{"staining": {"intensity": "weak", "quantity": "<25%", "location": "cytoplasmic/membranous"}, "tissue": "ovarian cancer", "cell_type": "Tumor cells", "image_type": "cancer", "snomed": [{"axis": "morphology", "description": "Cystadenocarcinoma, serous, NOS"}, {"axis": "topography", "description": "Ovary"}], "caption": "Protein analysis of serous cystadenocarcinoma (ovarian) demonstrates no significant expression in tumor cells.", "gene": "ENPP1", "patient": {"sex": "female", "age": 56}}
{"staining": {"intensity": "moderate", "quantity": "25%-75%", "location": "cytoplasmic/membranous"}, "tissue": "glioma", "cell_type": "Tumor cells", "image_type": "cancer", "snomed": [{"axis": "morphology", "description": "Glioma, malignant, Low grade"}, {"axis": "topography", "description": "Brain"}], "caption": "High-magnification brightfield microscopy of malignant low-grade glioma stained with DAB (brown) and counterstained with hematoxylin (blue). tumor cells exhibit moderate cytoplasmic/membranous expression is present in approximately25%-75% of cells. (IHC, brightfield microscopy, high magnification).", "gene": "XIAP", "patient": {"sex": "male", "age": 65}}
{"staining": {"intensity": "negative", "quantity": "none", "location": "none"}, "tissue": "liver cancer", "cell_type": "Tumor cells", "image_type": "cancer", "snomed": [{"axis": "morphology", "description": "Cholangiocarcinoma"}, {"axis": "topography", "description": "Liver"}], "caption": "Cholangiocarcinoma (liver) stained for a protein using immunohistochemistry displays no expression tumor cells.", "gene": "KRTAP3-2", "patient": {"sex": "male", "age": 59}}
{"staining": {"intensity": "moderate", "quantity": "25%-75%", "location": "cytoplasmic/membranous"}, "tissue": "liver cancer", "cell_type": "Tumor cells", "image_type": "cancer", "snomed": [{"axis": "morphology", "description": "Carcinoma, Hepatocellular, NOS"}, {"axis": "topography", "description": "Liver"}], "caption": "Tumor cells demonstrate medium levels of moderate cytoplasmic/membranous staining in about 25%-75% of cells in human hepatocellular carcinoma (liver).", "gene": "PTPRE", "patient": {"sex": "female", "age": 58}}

■ What to produce:
Word for word, write out every line of the listing.

■ Answer box:
{"staining": {"intensity": "weak", "quantity": "<25%", "location": "cytoplasmic/membranous"}, "tissue": "ovarian cancer", "cell_type": "Tumor cells", "image_type": "cancer", "snomed": [{"axis": "morphology", "description": "Cystadenocarcinoma, serous, NOS"}, {"axis": "topography", "description": "Ovary"}], "caption": "Protein analysis of serous cystadenocarcinoma (ovarian) demonstrates no significant expression in tumor cells.", "gene": "ENPP1", "patient": {"sex": "female", "age": 56}}
{"staining": {"intensity": "moderate", "quantity": "25%-75%", "location": "cytoplasmic/membranous"}, "tissue": "glioma", "cell_type": "Tumor cells", "image_type": "cancer", "snomed": [{"axis": "morphology", "description": "Glioma, malignant, Low grade"}, {"axis": "topography", "description": "Brain"}], "caption": "High-magnification brightfield microscopy of malignant low-grade glioma stained with DAB (brown) and counterstained with hematoxylin (blue). tumor cells exhibit moderate cytoplasmic/membranous expression is present in approximately25%-75% of cells. (IHC, brightfield microscopy, high magnification).", "gene": "XIAP", "patient": {"sex": "male", "age": 65}}
{"staining": {"intensity": "negative", "quantity": "none", "location": "none"}, "tissue": "liver cancer", "cell_type": "Tumor cells", "image_type": "cancer", "snomed": [{"axis": "morphology", "description": "Cholangiocarcinoma"}, {"axis": "topography", "description": "Liver"}], "caption": "Cholangiocarcinoma (liver) stained for a protein using immunohistochemistry displays no expression tumor cells.", "gene": "KRTAP3-2", "patient": {"sex": "male", "age": 59}}
{"staining": {"intensity": "moderate", "quantity": "25%-75%", "location": "cytoplasmic/membranous"}, "tissue": "liver cancer", "cell_type": "Tumor cells", "image_type": "cancer", "snomed": [{"axis": "morphology", "description": "Carcinoma, Hepatocellular, NOS"}, {"axis": "topography", "description": "Liver"}], "caption": "Tumor cells demonstrate medium levels of moderate cytoplasmic/membranous staining in about 25%-75% of cells in human hepatocellular carcinoma (liver).", "gene": "PTPRE", "patient": {"sex": "female", "age": 58}}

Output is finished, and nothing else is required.